Instructions for the task: Find the line containing "candle: none [892,564,926,750]" in the records below. Copy exactly that line and each one after it, ending at the line containing "pouf: none [290,1082,572,1267]", and nothing more.

Data extracts:
====
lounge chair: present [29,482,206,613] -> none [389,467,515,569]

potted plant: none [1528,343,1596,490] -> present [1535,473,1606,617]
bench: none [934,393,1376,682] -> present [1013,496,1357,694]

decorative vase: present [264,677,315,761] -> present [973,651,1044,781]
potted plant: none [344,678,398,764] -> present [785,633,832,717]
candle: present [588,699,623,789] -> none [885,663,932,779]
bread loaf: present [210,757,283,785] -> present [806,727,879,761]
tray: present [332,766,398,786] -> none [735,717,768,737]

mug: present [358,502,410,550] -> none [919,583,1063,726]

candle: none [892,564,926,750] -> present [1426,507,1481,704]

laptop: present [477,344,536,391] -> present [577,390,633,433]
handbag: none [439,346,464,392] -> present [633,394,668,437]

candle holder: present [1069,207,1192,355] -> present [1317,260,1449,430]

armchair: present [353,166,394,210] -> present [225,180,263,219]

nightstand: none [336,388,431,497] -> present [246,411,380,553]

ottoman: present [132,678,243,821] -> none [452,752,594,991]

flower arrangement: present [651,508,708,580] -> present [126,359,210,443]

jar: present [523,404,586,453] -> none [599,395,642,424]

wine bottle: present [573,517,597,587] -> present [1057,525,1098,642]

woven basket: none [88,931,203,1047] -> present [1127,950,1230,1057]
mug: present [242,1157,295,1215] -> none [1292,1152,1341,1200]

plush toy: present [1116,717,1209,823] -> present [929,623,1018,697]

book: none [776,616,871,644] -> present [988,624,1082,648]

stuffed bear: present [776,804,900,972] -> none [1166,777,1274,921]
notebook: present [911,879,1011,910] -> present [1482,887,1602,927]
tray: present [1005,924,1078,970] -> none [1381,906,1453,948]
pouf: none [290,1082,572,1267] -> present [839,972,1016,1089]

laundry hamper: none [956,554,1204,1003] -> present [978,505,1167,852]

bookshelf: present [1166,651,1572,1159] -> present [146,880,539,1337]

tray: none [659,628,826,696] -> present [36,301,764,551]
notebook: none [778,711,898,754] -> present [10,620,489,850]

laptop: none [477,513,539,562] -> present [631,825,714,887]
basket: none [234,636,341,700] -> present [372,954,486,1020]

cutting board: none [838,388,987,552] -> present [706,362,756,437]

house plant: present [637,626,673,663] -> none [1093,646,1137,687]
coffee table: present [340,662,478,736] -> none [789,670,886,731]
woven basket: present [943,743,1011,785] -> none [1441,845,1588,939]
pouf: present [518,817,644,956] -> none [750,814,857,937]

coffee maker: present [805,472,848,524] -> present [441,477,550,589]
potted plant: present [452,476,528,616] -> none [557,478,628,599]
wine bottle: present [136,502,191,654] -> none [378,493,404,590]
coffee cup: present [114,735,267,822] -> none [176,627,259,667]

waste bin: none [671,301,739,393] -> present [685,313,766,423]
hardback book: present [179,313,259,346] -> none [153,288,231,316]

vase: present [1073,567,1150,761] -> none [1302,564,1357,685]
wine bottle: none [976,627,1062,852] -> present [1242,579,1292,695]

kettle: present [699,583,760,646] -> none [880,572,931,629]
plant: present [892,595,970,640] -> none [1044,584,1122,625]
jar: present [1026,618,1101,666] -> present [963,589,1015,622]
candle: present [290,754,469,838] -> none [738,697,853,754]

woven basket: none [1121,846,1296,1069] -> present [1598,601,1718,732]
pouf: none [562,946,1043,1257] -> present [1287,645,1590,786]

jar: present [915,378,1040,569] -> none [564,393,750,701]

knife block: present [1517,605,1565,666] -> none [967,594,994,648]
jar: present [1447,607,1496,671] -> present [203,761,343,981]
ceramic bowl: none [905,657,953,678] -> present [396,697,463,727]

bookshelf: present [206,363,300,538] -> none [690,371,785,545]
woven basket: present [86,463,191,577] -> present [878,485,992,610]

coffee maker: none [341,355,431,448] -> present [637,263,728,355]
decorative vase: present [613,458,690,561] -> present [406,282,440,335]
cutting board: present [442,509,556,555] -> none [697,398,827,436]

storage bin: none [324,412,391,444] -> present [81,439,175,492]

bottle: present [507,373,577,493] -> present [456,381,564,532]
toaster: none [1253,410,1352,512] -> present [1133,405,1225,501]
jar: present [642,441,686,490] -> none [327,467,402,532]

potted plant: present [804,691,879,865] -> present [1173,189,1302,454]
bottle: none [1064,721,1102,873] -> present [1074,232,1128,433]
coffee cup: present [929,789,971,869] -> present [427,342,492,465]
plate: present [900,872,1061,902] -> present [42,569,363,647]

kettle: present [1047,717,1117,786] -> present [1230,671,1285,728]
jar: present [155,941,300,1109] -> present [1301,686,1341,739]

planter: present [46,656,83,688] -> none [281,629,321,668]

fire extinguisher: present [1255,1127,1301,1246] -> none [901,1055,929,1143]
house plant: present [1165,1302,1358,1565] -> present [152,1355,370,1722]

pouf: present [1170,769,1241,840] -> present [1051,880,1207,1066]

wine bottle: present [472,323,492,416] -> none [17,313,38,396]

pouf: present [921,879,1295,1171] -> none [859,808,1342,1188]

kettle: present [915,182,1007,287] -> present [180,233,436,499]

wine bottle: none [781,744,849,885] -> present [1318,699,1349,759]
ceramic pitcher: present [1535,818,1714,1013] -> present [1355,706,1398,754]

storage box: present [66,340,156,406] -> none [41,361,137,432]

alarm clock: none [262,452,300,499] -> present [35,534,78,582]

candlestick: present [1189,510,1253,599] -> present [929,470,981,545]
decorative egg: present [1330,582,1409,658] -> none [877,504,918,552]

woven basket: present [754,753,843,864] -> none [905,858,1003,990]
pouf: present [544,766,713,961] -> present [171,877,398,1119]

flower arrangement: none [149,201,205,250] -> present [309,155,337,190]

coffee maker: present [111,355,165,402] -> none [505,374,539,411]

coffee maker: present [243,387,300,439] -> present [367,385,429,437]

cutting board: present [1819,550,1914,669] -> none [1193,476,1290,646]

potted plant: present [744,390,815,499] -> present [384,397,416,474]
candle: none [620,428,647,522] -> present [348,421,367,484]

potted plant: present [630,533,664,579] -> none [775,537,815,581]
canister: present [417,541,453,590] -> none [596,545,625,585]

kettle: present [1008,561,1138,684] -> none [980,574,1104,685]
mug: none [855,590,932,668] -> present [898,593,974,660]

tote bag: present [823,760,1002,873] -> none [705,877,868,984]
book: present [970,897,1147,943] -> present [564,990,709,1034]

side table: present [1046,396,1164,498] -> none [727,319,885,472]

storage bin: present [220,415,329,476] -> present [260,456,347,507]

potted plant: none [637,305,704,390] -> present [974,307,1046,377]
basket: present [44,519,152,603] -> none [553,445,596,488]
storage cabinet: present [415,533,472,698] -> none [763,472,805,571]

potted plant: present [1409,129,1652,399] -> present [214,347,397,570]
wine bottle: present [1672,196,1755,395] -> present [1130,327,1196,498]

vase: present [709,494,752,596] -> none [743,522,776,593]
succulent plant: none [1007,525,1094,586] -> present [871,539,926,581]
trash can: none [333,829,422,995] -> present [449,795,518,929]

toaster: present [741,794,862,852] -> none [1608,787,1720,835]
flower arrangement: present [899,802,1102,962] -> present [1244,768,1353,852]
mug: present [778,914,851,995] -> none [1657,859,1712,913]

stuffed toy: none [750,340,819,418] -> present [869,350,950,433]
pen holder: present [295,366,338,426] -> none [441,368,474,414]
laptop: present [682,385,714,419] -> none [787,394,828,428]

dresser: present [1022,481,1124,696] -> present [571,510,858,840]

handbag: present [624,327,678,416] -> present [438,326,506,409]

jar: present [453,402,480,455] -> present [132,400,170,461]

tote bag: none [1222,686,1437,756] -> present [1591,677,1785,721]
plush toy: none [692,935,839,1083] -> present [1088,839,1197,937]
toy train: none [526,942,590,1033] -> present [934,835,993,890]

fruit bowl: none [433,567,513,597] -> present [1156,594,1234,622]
====
Answer to the problem:
candle: none [892,564,926,750] -> present [1426,507,1481,704]

laptop: present [477,344,536,391] -> present [577,390,633,433]
handbag: none [439,346,464,392] -> present [633,394,668,437]

candle holder: present [1069,207,1192,355] -> present [1317,260,1449,430]

armchair: present [353,166,394,210] -> present [225,180,263,219]

nightstand: none [336,388,431,497] -> present [246,411,380,553]

ottoman: present [132,678,243,821] -> none [452,752,594,991]

flower arrangement: present [651,508,708,580] -> present [126,359,210,443]

jar: present [523,404,586,453] -> none [599,395,642,424]

wine bottle: present [573,517,597,587] -> present [1057,525,1098,642]

woven basket: none [88,931,203,1047] -> present [1127,950,1230,1057]
mug: present [242,1157,295,1215] -> none [1292,1152,1341,1200]

plush toy: present [1116,717,1209,823] -> present [929,623,1018,697]

book: none [776,616,871,644] -> present [988,624,1082,648]

stuffed bear: present [776,804,900,972] -> none [1166,777,1274,921]
notebook: present [911,879,1011,910] -> present [1482,887,1602,927]
tray: present [1005,924,1078,970] -> none [1381,906,1453,948]
pouf: none [290,1082,572,1267] -> present [839,972,1016,1089]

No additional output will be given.